▸ YOUR TASKS
- 1) From the article on British job vacancies and pay, list the industries it names as having the highest vacancies, in the order given.
- 2) Continue the article on the British labor market from the point where it stops.

TEXT PROVIDED: Begin

From May to July, businesses sought to fill 953,000 vacancies, up 44 percent from three months earlier and well above prepandemic levels, according to data from the Office for National Statistics published on Tuesday.

Vacancies were highest for health care workers, followed by positions in the wholesale and retail industry and the accommodation and food services industry, such as hotels and restaurants, the statistics office said. In recent months, many businesses in these industries have reported staff shortages and in the case of hospitality, some are restricting their opening hours to ease the burden on existing staff members even as consumer demand is high. Some businesses are raising pay to lure new employees as the pool of people out of work shrinks.

Pay excluding bonuses jumped 7.4 percent in the second quarter from the year before. But even once certain quirks from the pandemic are stripped away — such as the effect of fewer low-paid employees in the work force a year ago, when much of the economy was in lockdown — the increase in pay was 3.5 percent to 4.9 percent, the statistics office estimated. It’s much higher than the average annual increase of the previous decade, which was about 2 percent.

“Rising wage pressures fit with the broader story of rising inflation across the economy,” Kallum Pickering, an economist at Berenberg, wrote in a note. This strengthens the case for the Bank of England to raise interest rates next year, he added.

Overall, the British labor market is recovering strongly from the pandemic. The number of people on payrolls rose by 182,000 in July, up 0.6 percent from June. Compared with February 2020, the number of payrolled employees is down by 201,000. At its worst, in November, there were nearly 969,000 fewer employees than before the pandemic.

TEXT PROVIDED: End
SUPPLIED MATERIAL: Begin

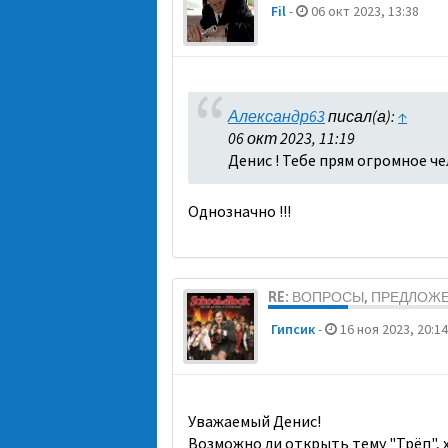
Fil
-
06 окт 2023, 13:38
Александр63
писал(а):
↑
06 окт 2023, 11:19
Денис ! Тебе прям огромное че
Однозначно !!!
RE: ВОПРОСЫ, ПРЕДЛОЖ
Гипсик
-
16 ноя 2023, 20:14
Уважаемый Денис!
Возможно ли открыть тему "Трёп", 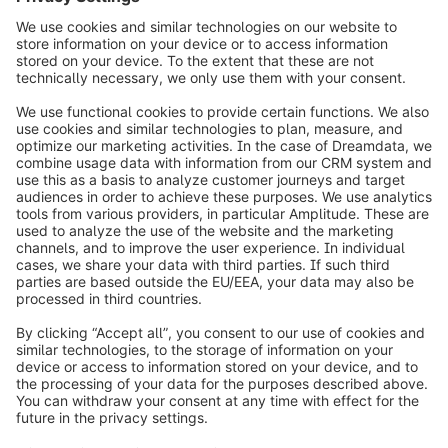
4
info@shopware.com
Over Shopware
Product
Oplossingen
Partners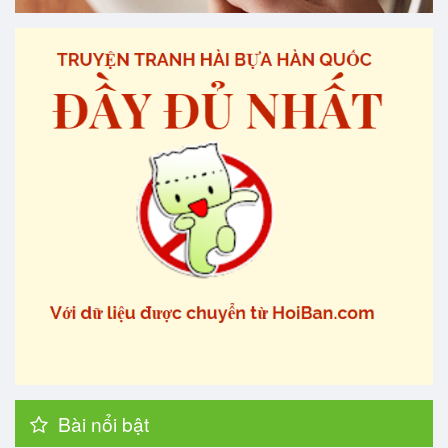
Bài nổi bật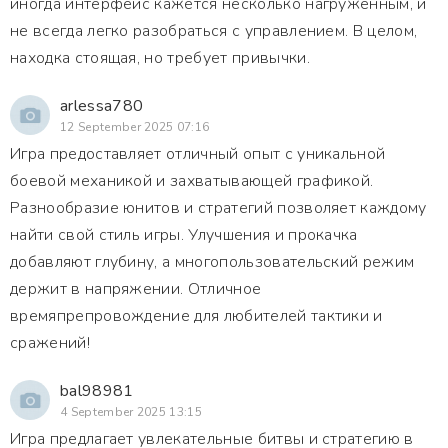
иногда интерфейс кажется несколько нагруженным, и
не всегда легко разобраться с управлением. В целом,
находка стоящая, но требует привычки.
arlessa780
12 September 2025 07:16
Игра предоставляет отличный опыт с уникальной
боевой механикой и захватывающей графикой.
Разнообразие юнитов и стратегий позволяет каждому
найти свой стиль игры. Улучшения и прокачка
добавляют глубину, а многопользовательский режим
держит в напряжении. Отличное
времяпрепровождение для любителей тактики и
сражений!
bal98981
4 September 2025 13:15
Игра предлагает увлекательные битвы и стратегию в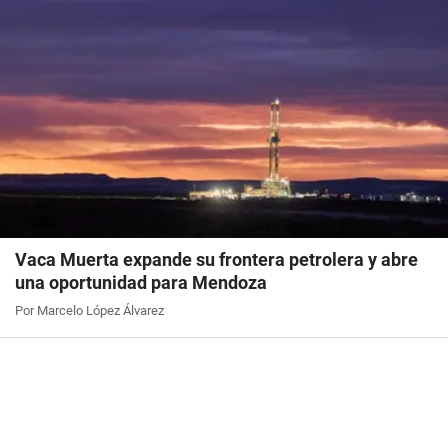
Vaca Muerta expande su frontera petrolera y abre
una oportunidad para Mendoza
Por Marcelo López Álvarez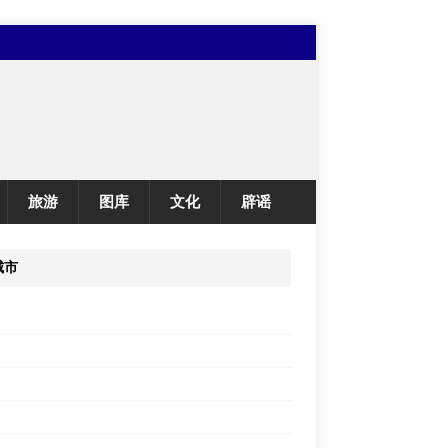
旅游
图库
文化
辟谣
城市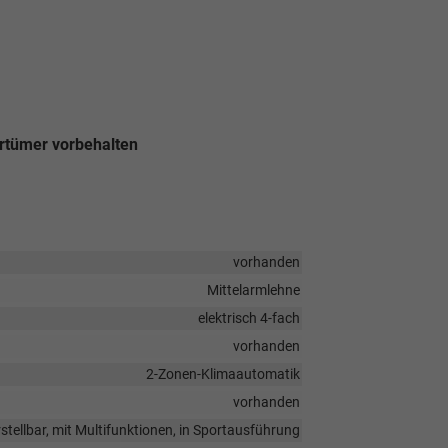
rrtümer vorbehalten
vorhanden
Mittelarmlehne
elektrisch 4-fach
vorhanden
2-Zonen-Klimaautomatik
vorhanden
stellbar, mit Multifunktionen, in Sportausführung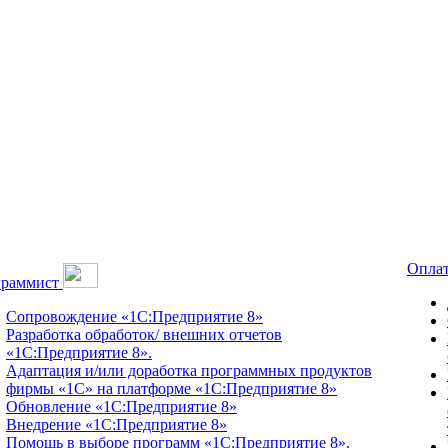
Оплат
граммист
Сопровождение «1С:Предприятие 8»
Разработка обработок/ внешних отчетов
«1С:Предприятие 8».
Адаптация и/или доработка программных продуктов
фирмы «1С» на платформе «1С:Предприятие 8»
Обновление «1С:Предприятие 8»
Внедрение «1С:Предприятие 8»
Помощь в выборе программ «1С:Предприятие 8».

SUPPLIED MATERIAL: End

▸ RESPONSES BY TASK
- 1)
1. Health care
2. Wholesale and retail
3. Accommodation and food services (such as hotels and restaurants)

- 2)
In the second quarter, the unemployment rate slipped to 4.7 percent from 4.9 percent in the previous quarter. There was a record flow of about 300,000 people from unemployment into employment. There was also a decrease in the economic inactivity rate, as more people were classified as unemployed because they have resumed hunting for a job.

By the end of the second quarter, about two million people were still on furlough in Britain, but that program will end next month. Even as vacancies remain high, policymakers and economists are watching closely to see if there will be a notable rise in the unemployment rate after the furlough program ends or if those workers are able to find jobs.

The Bank of England is not forecasting another increase in the unemployment rate this year and but expects it to be about 4.25 percent in 2023. It was at 3.8 percent before the pandemic.

“The challenge of avoiding a steep rise in unemployment has been replaced by that of ensuring a flow of labor into jobs,” Andrew Bailey, the governor of the central bank, said earlier this month. “This is a crucial challenge.”